The sprawling Eagle Ford shale has a lot going for it—great geology, close access to excellent midstream infrastructure and downstream markets, supportive landowners, and a favorable regulatory environment. But challenges lie ahead as the big unconventional play continues to evolve.

That was the message of three industry experts during a wide-ranging roundtable discussion of the play at Hart Energy’s 5th annual DUG Eagle Ford conference in San Antonio.

Josh Weber, senior vice president, commercial and business development for Howard Midstream Energy Partners LLC; Tim Murray, managing director for GSO Capital Partners LP; and Phil Mezey, executive vice president, Southcross Energy Partners LP; started off by recounting their first exposure to the Eagle Ford following its late-2008 discovery.

Murray recalled that for him the Eagle Ford early-on provoked “bittersweet memories of the Austin Chalk,” an earlier Texas play that spurred a lot of industry excitement in the 1980s and 1990s before falling out of favor.

“That was a pretty wild pony,” he said of the Austin Chalk. “You had some very high rates that fell off very quickly.
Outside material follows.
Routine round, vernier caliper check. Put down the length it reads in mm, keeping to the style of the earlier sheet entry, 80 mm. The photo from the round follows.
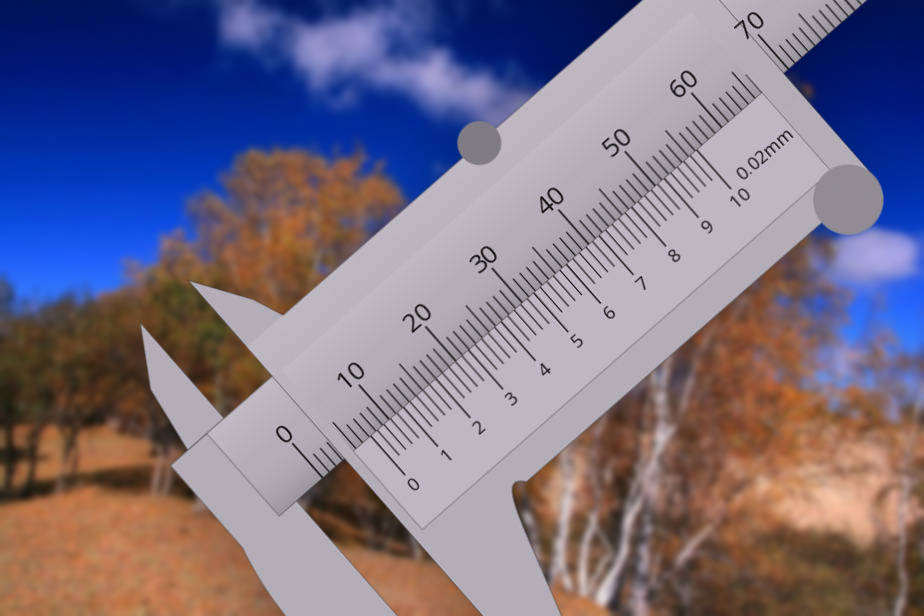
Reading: 7.2 mm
Mix that with volatile oil prices and it made for a wild ride.”

However, he added the Eagle Ford has proved to be more akin to the Niobrara, “an established basin where there are other producing horizons that are a little tired and it has brought in new excitement.”

Considering the Eagle Ford from a financial perspective, Murray said that “the calculus has changed” for the play following the initial “land grab” for leases, followed now by producers’ establishment of long-term, capital-intensive development plans. “It’s been an interesting five to six years,” he said.

Mezey said he saw the Eagle Ford close up from its start. He told how the firm he was with at the time—chasing the Austin Chalk—had acreage adjacent to the Petrohawk discovery in the fall of 2008 that started the Eagle Ford on its way. “We were already having problems getting oil out and we realized right away there were going to be some constraints” on midstream capacity. He was involved in building an initial Eagle Ford crude-gathering system that was sold to NuStar Energy LP. The Petrohawk well was good but as horizontal wells got longer and fracking programs became bigger, “every well we saw was getting better and better.”

Weber said he had been focused on the Fayetteville Shale when the Eagle Ford started up and didn’t become active in the South Texas unconventional play until 2011 “when it was already in full swing.” He found the booming Eagle Ford a switch from other plays he had worked.

The panelists agreed that all of those positives for the Eagle Ford have combined to make it a world-class play that now produces some 1.5 million barrels per day.

“It has been a great place to work,” Mezey said. “We know what the rules are and they are consistent.” That has been a contrast to plays in other states where regulation has been constraining and public support weak.

The panel also agreed that the best may be yet to come for the Eagle Ford. Weber pointed to the growing market in nearby Mexico, a promising market that now looks even better with that nation’s recent revamping of its energy law.

That demand could help open up the dry gas-prone, southern side of the formation that has seen little activity in recent years due to low gas prices. The central and northern portions of the play, typically producing more lucrative NGL-rich natural gas and crude oil, have been the scene of most Eagle Ford drilling. However, those wells typically have good associated gas production.

Development of new midstream infrastructure on the Texas Coast, in particular improvements to the Houston Ship Channel and new processing, storage and docks at Freeport and Corpus Christi, will be a plus for the growing waterborne exports. The light liquids and rich gas typical of Eagle Ford wells feed into the growing export market for NGLs and the promise of condensate exports. New condensate splitter capacity is another plus for the play, the panelists agreed.

Mezey discussed the variables that could make the Eagle Ford export market even stronger, including Mexican and Caribbean demand and the prospect of new Asian customers following completion of the Panama Canal expansion.

Exports are the key to the Eagle Ford’s future progress, Murray said. If current strict limits on crude exports remain in place, the play “could hit a brick wall a year from now with all this light crude.” Gulf Coast refineries have been geared to run heavy and sour imports, and processing the Eagle Ford’s light, sweet crude and condensate isn’t economic. That production should be allowed to seek its own market, he added.